All right, so I work as a foreign exchange analyst at an investment bank, and yet, I am getting these questions wrong on the schweser mock exams and I literally have no idea how I am getting these wrong.

I know for a fact that an exchange rate (for example: 1.5 GBP/USD) implies that it takes 1.5 USD to equal 1 GBP (my banks functional currency is GBP for sh**sake so I know this is the convention). I also know that if the rate goes from 1.5GBPUSD to 1.6GBPUSD, the USD has depreciated relative to the Pound. Do the CFA questions use a different quoting convention!? For the answers in this schweser mock exam to be what it says, they would have to look at the exchange rates as 1.5GBPUSD as 1.5 GBP equals 1 USD which is entirely wrong wrong wrong.

Can someone please help? Am I going to need to remember an incorrect convention?

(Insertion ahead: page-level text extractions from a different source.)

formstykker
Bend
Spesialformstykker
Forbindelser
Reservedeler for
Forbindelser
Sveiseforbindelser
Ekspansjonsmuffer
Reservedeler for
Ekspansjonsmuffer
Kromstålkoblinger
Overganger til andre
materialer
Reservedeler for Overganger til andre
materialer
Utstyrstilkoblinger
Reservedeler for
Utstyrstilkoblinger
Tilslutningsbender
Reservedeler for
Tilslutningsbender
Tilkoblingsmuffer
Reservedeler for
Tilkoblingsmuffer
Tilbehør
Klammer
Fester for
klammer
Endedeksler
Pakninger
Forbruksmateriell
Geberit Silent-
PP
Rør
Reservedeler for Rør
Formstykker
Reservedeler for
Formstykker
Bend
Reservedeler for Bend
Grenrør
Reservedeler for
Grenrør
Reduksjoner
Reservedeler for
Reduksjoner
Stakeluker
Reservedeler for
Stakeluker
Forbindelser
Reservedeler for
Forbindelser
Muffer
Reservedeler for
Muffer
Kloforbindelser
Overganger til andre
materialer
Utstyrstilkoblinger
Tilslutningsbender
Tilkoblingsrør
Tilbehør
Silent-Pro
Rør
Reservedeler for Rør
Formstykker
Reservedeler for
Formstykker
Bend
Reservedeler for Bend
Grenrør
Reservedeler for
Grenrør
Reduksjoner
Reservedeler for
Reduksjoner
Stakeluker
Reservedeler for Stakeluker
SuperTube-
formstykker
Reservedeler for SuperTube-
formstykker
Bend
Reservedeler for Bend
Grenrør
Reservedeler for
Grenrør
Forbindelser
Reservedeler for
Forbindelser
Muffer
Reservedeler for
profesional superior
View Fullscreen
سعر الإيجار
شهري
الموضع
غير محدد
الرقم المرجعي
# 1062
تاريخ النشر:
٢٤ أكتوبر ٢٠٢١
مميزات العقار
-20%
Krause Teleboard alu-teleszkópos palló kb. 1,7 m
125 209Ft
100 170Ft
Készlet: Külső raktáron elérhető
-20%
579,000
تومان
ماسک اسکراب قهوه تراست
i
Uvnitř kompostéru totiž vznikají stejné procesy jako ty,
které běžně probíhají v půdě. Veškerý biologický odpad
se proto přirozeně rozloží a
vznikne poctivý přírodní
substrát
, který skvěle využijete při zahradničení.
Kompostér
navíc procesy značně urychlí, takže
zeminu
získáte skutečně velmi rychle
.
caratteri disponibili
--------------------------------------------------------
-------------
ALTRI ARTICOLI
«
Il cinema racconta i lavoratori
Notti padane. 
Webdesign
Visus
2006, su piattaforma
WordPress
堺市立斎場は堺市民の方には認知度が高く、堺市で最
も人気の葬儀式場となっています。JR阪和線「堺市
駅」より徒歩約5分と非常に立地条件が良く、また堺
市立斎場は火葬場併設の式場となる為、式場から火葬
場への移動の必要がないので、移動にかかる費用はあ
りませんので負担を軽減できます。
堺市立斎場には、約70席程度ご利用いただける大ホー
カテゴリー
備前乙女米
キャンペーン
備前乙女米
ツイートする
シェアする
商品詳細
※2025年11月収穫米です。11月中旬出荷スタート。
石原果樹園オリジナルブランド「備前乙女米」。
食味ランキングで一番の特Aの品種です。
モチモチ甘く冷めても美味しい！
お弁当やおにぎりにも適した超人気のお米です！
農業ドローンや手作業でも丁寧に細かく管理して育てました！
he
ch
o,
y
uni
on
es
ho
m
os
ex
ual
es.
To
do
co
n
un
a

And noticing that CFA does use an incorrect quoting method, my other question is will there ever be a situation where they will use a real word quoting convention and I have to read carefully to know when to read an exchange rate the CFA way vs the real world way?

I wrote an article on exchange rates that may be of some help here: http://financialexamhelp123.com/currency-exchange-rates/

The short answer is that CFA Institute’s notation is backwards from the notation to which you’re accustomed.

Too bad: you have to use their notation.

darn, very frustrating but there’s nothing I can do about it so thanks for the headsup.

My pleasure.

OP, don’t blame you at all for the frustration here. This notation style is one of the more confusing CFAI conventions to get used to.

Can vouch for s2000’s article. Very well written and I haven’t got a single exchange rate question wrong since using the “long hand” method detailed therein. Don’t care if the underlying math is more simple; if writing out a formula gets the right answer here, I’m sticking to the method!